PROBLEM REQUIREMENTS
Give back the records below exactly, omitting the pictures.

Transcribed page contents:
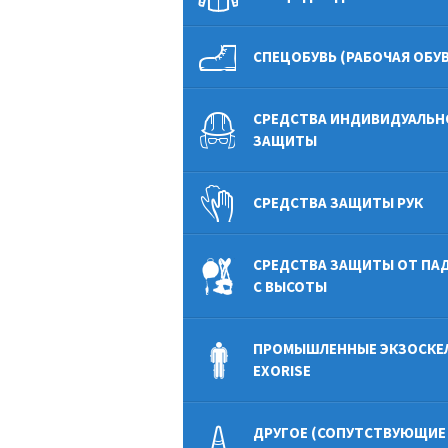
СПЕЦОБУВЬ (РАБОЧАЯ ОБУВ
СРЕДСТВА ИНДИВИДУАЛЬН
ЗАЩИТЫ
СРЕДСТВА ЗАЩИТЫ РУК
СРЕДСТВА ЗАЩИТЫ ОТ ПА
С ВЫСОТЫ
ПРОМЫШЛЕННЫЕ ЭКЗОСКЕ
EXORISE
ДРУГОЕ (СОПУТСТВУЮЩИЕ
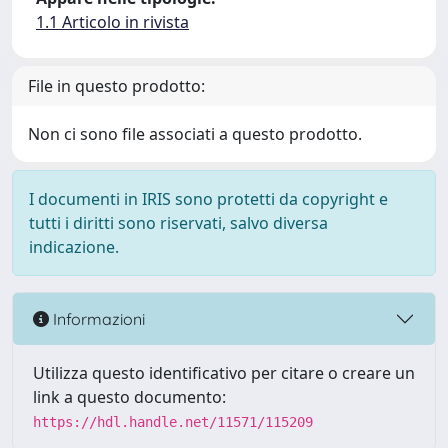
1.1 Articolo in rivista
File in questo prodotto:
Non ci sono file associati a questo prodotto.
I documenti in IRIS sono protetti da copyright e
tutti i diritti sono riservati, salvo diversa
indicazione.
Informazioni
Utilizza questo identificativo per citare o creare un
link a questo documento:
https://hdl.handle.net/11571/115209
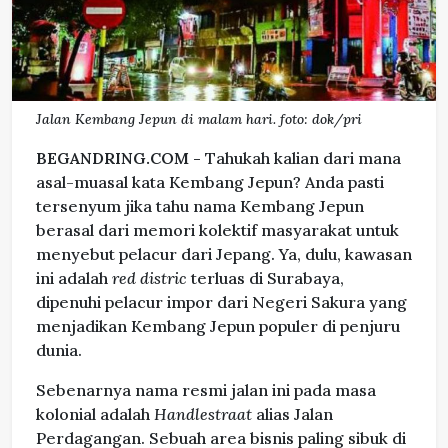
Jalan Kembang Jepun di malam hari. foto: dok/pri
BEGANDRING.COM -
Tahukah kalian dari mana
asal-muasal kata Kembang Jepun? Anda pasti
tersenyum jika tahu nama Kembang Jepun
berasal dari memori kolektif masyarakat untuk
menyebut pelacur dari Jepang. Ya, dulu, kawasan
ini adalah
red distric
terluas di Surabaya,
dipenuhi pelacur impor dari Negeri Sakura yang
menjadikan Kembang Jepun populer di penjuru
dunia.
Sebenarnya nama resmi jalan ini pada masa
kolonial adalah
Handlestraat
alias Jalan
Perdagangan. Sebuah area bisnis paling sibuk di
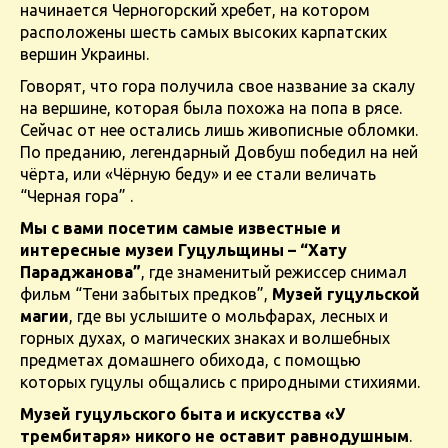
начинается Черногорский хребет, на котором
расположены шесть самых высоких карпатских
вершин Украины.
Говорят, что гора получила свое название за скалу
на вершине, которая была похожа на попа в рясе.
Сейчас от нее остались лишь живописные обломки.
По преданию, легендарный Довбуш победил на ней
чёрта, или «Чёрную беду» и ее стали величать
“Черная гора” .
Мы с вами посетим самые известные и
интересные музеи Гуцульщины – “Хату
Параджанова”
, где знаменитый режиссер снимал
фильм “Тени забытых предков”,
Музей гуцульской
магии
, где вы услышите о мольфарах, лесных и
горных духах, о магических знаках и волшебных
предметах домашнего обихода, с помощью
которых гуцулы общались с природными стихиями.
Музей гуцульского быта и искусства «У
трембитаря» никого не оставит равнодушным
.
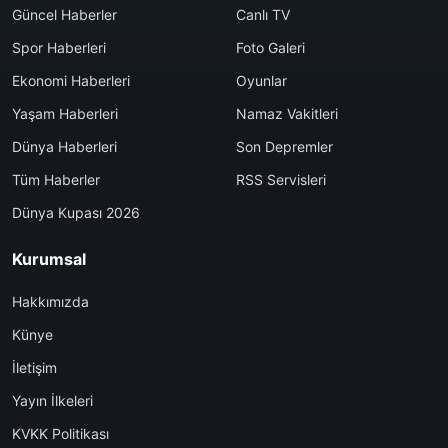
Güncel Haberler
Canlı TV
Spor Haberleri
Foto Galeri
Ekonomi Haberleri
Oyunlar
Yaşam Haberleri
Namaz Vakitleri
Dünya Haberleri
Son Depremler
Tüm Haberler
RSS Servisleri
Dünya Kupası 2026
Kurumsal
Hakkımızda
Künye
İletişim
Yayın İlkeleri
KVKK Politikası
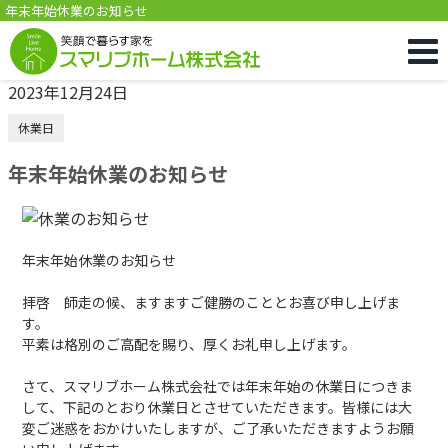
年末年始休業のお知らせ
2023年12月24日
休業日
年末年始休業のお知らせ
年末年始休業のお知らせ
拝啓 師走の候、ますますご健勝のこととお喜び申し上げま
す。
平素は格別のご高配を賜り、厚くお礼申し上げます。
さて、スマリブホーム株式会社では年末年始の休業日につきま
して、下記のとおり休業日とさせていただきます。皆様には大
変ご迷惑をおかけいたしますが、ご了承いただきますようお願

FINISHED TASK
СПЕЦОБУВЬ (РАБОЧАЯ ОБУВ
СРЕДСТВА ИНДИВИДУАЛЬН
ЗАЩИТЫ
СРЕДСТВА ЗАЩИТЫ РУК
СРЕДСТВА ЗАЩИТЫ ОТ ПА
С ВЫСОТЫ
ПРОМЫШЛЕННЫЕ ЭКЗОСКЕ
EXORISE
ДРУГОЕ (СОПУТСТВУЮЩИЕ
1.1 Articolo in rivista
File in questo prodotto:
Non ci sono file associati a questo prodotto.
I documenti in IRIS sono protetti da copyright e
tutti i diritti sono riservati, salvo diversa
indicazione.
Informazioni
Utilizza questo identificativo per citare o creare un
link a questo documento:
https://hdl.handle.net/11571/115209
Jalan Kembang Jepun di malam hari. foto: dok/pri
BEGANDRING.COM -
Tahukah kalian dari mana
asal-muasal kata Kembang Jepun? Anda pasti
tersenyum jika tahu nama Kembang Jepun
berasal dari memori kolektif masyarakat untuk
menyebut pelacur dari Jepang. Ya, dulu, kawasan
ini adalah
red distric
terluas di Surabaya,
dipenuhi pelacur impor dari Negeri Sakura yang
menjadikan Kembang Jepun populer di penjuru
dunia.
Sebenarnya nama resmi jalan ini pada masa
kolonial adalah
Handlestraat
alias Jalan
Perdagangan. Sebuah area bisnis paling sibuk di
начинается Черногорский хребет, на котором
расположены шесть самых высоких карпатских
вершин Украины.
Говорят, что гора получила свое название за скалу
на вершине, которая была похожа на попа в рясе.
Сейчас от нее остались лишь живописные обломки.
По преданию, легендарный Довбуш победил на ней
чёрта, или «Чёрную беду» и ее стали величать
“Черная гора” .
Мы с вами посетим самые известные и
интересные музеи Гуцульщины – “Хату
Параджанова”
, где знаменитый режиссер снимал
фильм “Тени забытых предков”,
Музей гуцульской
магии
, где вы услышите о мольфарах, лесных и
горных духах, о магических знаках и волшебных
предметах домашнего обихода, с помощью
которых гуцулы общались с природными стихиями.
Музей гуцульского быта и искусства «У
трембитаря» никого не оставит равнодушным
.
Güncel Haberler
Canlı TV
Spor Haberleri
Foto Galeri
Ekonomi Haberleri
Oyunlar
Yaşam Haberleri
Namaz Vakitleri
Dünya Haberleri
Son Depremler
Tüm Haberler
RSS Servisleri
Dünya Kupası 2026
Kurumsal
Hakkımızda
Künye
İletişim
Yayın İlkeleri
KVKK Politikası
年末年始休業のお知らせ
2023年12月24日
休業日
年末年始休業のお知らせ
年末年始休業のお知らせ
拝啓 師走の候、ますますご健勝のこととお喜び申し上げま
す。
平素は格別のご高配を賜り、厚くお礼申し上げます。
さて、スマリブホーム株式会社では年末年始の休業日につきま
して、下記のとおり休業日とさせていただきます。皆様には大
変ご迷惑をおかけいたしますが、ご了承いただきますようお願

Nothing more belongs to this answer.